MEERMENSCHER MEHR / 1998
mehr presse:
Traumverloren in einem Labyrinth zerstückelter
Worte
"meermenscher mehr" im Frankfurter Theaterhaus
Ein Mann steht auf der Wand. Schwer ragt sein massiger Körper im orangenen
Straßenkehrerdress in das Theater. Ihm gegenüber im unbestuhlten
Saal hat sich Oliver Augst mit seinem Musikcomputer aufgebaut. Als Kontrast
zu der stillen, lebenden Skulptur des Performance - Künstlers Johan
Lorbeer schickt er den zischenden Klang eines Heißluftgebläses
in den Raum. Langsam verändert sich der Ton zu dem eines startberiten
Flugzeugs, schließlich mündet er in das rhythmische Stampfen einer
Dampflokomotive und in zuckendes Wabern, das ohrenbetäubend wird. Hinein
in diese Geräusche aus Fabrik- und Baustellenlärm tritt traumverloren
plötzlich Michaela Ehinger. Angetan mit einem Ballkleid in samtenem
Blau, das sie wie eine Glocke umgibt, steht sie eine Zeitlang regungslos
da. Bis ihr, wie aus der Ferne kommend, Worte aus dem Mund fallen. Zerstückelte,
verballhornte, zerrissene Worte, die sie monologisch an den "kalten
Vater" richtet. Zwischen Wachen und Schlafen, Serben und Leben angesiedelt,
beschwört sie mit den ungetümen Buchstabenkonglomeraten die Gegensätzlichkeit
von Natur und Innenwelt, öffnet sie ihren privaten Mythos den Zuhörern,
voller Widerwillen, Weltekel, Verdruß, Melancholie und Sehnsucht.

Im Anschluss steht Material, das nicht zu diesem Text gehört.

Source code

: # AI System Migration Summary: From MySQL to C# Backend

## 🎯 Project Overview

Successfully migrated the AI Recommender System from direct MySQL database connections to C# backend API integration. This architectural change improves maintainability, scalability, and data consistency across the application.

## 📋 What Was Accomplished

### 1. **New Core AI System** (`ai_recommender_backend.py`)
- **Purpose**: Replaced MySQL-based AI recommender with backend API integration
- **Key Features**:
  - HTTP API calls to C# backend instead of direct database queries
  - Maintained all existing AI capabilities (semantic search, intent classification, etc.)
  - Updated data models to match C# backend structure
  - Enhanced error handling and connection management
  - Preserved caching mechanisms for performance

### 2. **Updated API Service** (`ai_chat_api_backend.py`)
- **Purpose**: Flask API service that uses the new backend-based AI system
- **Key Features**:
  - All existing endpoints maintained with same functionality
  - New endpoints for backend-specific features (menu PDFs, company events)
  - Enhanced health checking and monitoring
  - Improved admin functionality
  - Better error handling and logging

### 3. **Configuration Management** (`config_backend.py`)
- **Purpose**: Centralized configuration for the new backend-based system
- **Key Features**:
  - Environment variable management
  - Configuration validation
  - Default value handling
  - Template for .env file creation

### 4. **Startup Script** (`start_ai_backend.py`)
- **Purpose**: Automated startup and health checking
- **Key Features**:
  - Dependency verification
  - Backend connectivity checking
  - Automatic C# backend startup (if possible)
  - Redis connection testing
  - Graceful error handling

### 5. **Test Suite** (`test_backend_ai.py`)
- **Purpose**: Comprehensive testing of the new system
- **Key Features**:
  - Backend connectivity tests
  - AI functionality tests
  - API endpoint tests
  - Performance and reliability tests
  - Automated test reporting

Michaela Ehinger ist bekannt für ihre Grenzwanderungen zwischen Schauspiel
und Wortkunst. Diesmal hat sie James Joyce und sein Mamutwerk "Finnegans
Wake" als Material benutzt. Ihre Zusammenarbeit mit Lorbeer und Augst
resultiert aus ihrem Wunsch, die Schauspielerei aus ihren Traditionen zu
befreien, im Umgang mit anderen Künsten in der Darstellung Neuland zu
suchen. Ein mutiges Unterfangen, das zum Lauschen und Schauen einlädt.
Voller Zauber und Magie. Märchenhaft und aufgeklärt zugleich.